I’m doing some reverse-engineering stuff and it has been quite fun so far (hopefully I’ll blog more about why I’m doing this in the future). I needed to dump some HTTP traffic and analyse the data. Of course, Wireshark comes straight to mind for something like this and it is indeed really useful. It took me some time to understand the Wireshark interface and I still think it’s hiding some great functionality from me. But anyway, I was able to set the filters I wanted and it was showing me exactly the data I wanted. But I still had to right-click the data I wanted and save it to disk, which was not ideal.

Then I thought, if people were smart enough to build such a powerful tool, they probably created a command-line interface as well, probably with scripting. Indeed they did! The command-line interface is called Tshark and the scripting is done in Lua. But I don’t know Lua and it would take too much time to learn it for this task. So I started to look a way to dump everything and then write a small script in Python to extract the data I really want. Took some time but the solution was much simpler then I thought (by the way, there are probably other solutions for this, but my Google skills were not good enough to find anything obvious).

First you run Tshark to dump any HTTP traffic to a XML file (I usually hate XML, but this time it was useful). This is what I used:

sudo tshark -i wlan0 "host and port 45000" -d tcp.port==45000,http -T pdml > dump.xml

Of course, it all depends on what you want to dump. You should read the “man pcap-filter” to get the capture filter right and it is really useful (crucial sometimes) to only get the traffic you want. And I wanted to treat traffic in port 45000 as HTTP, so I think that is what the -d switch does 😉 The most important thing it “-T pdml”, which tells tshark to dump in this XML format.

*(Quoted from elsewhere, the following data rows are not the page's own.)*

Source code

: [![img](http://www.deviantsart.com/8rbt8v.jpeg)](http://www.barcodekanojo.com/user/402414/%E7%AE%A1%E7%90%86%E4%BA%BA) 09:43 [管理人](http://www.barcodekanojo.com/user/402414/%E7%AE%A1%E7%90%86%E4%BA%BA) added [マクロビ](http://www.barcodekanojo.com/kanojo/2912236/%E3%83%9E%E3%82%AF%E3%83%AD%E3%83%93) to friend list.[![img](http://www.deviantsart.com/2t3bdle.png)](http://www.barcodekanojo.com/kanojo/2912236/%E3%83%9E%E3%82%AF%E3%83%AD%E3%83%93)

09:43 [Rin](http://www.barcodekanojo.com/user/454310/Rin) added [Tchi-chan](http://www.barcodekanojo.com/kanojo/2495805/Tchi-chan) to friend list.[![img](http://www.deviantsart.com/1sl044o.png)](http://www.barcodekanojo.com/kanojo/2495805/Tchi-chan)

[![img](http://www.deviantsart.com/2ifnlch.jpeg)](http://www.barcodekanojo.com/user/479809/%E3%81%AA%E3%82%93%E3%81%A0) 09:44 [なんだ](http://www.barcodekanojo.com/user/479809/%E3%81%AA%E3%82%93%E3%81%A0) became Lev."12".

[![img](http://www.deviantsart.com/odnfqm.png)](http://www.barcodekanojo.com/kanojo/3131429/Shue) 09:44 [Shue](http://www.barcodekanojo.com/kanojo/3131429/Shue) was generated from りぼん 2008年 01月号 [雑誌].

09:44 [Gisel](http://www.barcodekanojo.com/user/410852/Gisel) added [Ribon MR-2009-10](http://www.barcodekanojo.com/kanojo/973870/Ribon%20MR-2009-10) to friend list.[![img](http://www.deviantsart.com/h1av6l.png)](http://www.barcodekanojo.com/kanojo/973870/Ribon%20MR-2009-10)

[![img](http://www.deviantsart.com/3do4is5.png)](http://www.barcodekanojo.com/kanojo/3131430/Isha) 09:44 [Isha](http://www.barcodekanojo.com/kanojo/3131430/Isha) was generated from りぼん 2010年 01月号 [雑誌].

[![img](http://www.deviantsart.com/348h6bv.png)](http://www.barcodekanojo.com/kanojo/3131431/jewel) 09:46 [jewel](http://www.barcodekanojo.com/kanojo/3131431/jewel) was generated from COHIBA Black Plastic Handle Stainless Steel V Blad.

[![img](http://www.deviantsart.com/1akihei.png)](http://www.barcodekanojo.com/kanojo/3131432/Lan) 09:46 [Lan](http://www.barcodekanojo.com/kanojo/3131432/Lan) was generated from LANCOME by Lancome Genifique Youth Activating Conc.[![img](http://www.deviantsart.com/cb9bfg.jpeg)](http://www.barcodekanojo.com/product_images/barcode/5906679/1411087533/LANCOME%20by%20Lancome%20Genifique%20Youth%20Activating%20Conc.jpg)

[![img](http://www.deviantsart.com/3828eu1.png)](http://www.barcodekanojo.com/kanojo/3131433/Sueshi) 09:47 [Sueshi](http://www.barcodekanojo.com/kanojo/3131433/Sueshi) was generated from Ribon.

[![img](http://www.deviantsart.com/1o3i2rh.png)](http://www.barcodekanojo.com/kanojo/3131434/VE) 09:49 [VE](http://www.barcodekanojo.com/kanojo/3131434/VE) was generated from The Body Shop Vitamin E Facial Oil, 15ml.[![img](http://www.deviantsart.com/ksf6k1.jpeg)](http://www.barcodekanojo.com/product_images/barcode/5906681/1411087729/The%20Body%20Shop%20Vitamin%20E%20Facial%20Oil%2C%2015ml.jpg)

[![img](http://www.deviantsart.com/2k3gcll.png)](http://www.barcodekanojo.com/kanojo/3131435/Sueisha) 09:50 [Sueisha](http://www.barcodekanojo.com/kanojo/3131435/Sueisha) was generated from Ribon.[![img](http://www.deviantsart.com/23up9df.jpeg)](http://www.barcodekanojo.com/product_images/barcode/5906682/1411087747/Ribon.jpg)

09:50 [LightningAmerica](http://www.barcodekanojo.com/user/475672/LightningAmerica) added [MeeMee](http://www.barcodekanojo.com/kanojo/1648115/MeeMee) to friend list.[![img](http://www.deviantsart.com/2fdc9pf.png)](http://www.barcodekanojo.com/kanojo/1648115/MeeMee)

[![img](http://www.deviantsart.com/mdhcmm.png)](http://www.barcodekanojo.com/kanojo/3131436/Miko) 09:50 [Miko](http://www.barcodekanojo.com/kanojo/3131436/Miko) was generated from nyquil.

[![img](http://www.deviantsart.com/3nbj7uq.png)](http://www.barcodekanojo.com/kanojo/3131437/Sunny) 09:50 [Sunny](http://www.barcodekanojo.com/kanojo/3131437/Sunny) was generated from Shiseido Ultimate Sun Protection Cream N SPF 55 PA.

Next thing is to analyze in Python, which was much easier than I thought. I was only worried about the data field in the HTTP packets, but if you take a look in the dumped file, you’ll see you have information about all kind of things. My script turned out to be this:

from lxml import etree
import binascii
tree = etree.parse('dump.xml')
data = [binascii.unhexlify(e.get("value")) for e in tree.xpath('/pdml/packet/proto[@name="http"]/field[@name="data"]')]

I used lxml because I found it has great support for XPath, which is quite useful here. Also, the HTTP data is stored as a hex string, which you can easily convert with unhexlify. So, in the end I was able to automate an annoying process with just a few lines of code. And if I need anything else, it’s quite easy to expand the script. I’m quite happy with the results!

Update: Someone pointed out in the comments about Scapy (http://www.secdev.org/projects/scapy/), which by reading it’s documentation seems awesome!